• Hurricanes are giant, spiraling tropical storms that can pack wind speeds of over 160 miles an hour and unleash more than 2.4 trillion gallons of rain a day.
  • The Atlantic Ocean’s hurricane season peaks from mid-August to late October and averages five to six hurricanes per year.
  • Hurricanes begin as tropical disturbances in warm ocean waters with surface temperatures of at least 80 degrees Fahrenheit. These low pressure systems are fed by energy from the warm ocean water. If a storm gains wind speeds of 38 miles an hour, it becomes known as a tropical depression. A tropical depression becomes a tropical storm, and is given a name, when it gains a wind speed topping 39 miles an hour. When a storm’s sustained wind speeds reach 74 miles an hour it becomes a hurricane and earns a category rating of 1 to 5 on the Saffir-Simpson scale.

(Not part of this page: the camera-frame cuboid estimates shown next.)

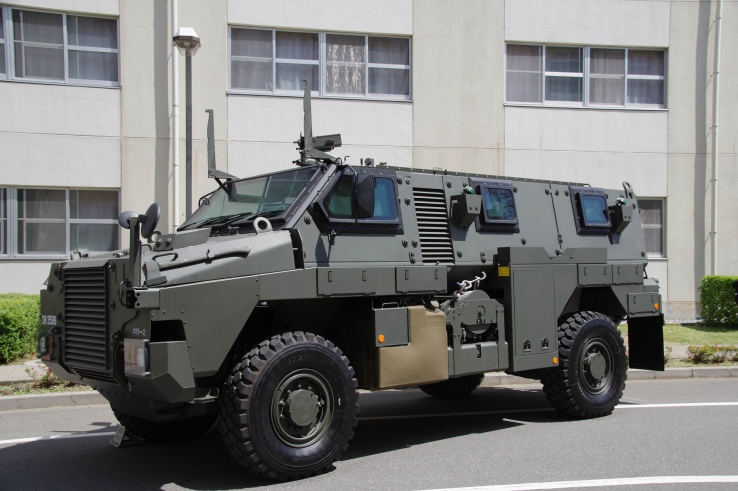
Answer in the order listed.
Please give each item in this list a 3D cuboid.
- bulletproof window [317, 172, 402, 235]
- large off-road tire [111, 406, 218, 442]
[{"bbox_3d":[-0.092,-0.399,7.029,1.060,0.596,0.100,1,-12,-39],"label":"bulletproof window"},{"bbox_3d":[-1.984,1.409,8.129,1.130,1.130,0.365,1,-3,-39],"label":"large off-road tire"}]

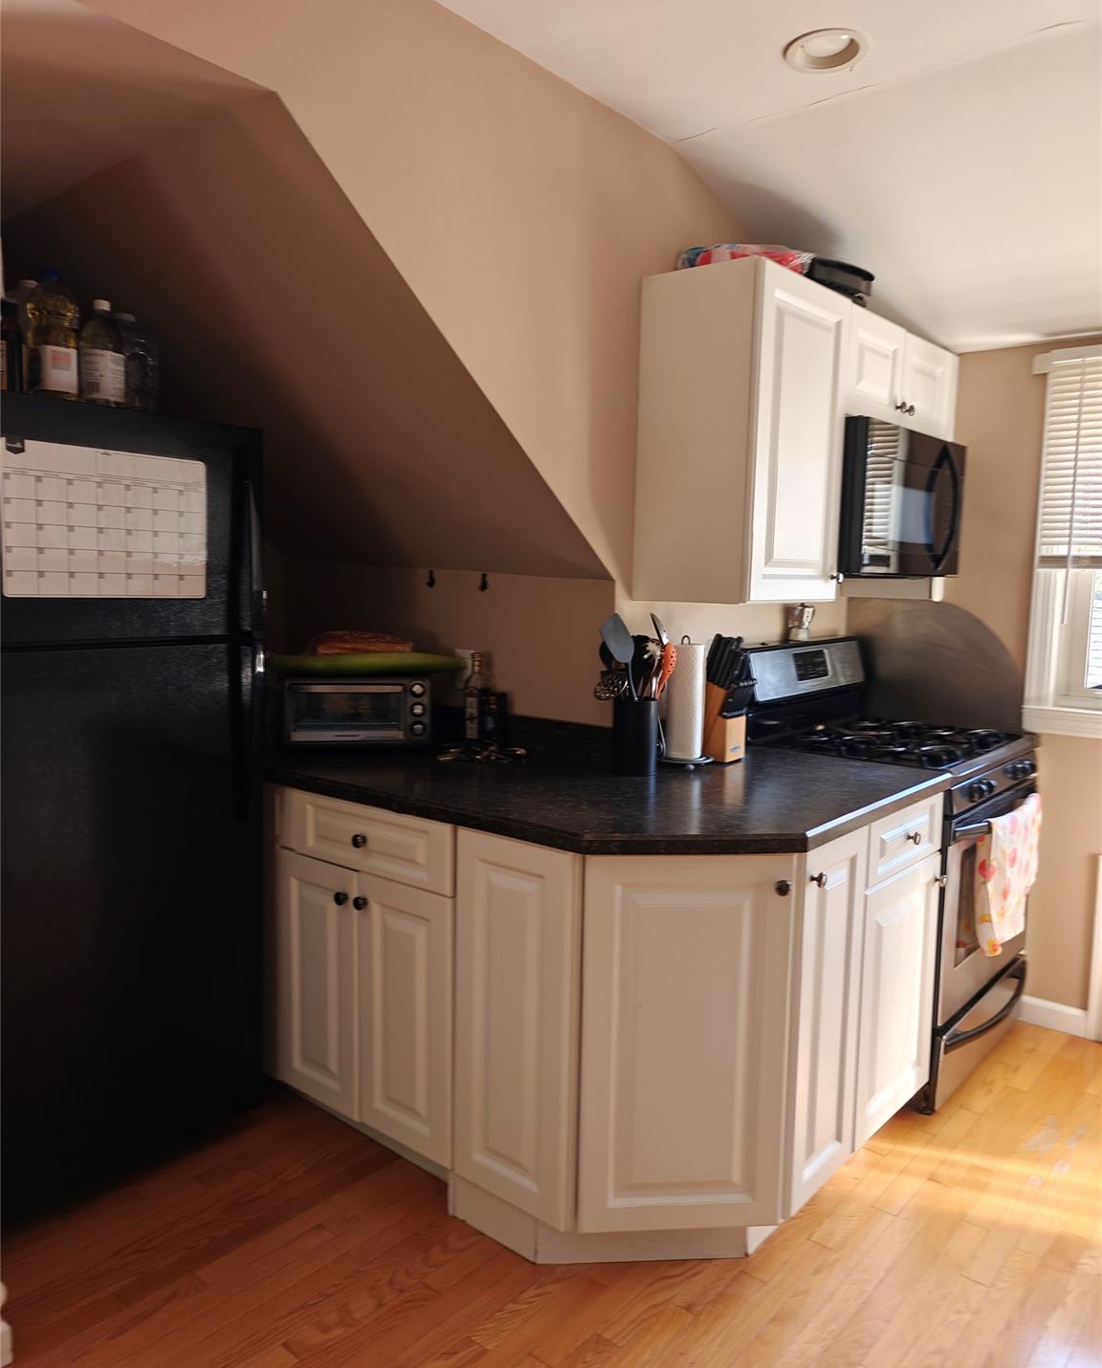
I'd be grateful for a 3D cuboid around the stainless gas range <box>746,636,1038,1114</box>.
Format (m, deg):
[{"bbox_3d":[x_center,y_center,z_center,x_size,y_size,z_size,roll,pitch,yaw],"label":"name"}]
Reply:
[{"bbox_3d":[1.036,0.493,2.995,0.685,1.210,0.745,6,8,41],"label":"stainless gas range"}]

  • Hurricanes spin around a low-pressure center known as the “eye.” Sinking air makes this 20- to 30-mile-wide area eerily calm. But the eye is surrounded by a circular “eye wall” that contains the storm’s strongest winds and rain.
  • These storms bring destruction ashore in many different ways. When a hurricane makes landfall it often produces a devastating storm surge that can reach 20 feet high and extend nearly 100 miles.
  • A hurricane’s high winds are also destructive and may spawn tornadoes. Torrential rains cause further damage by spawning floods and landslides, which may occur many miles inland.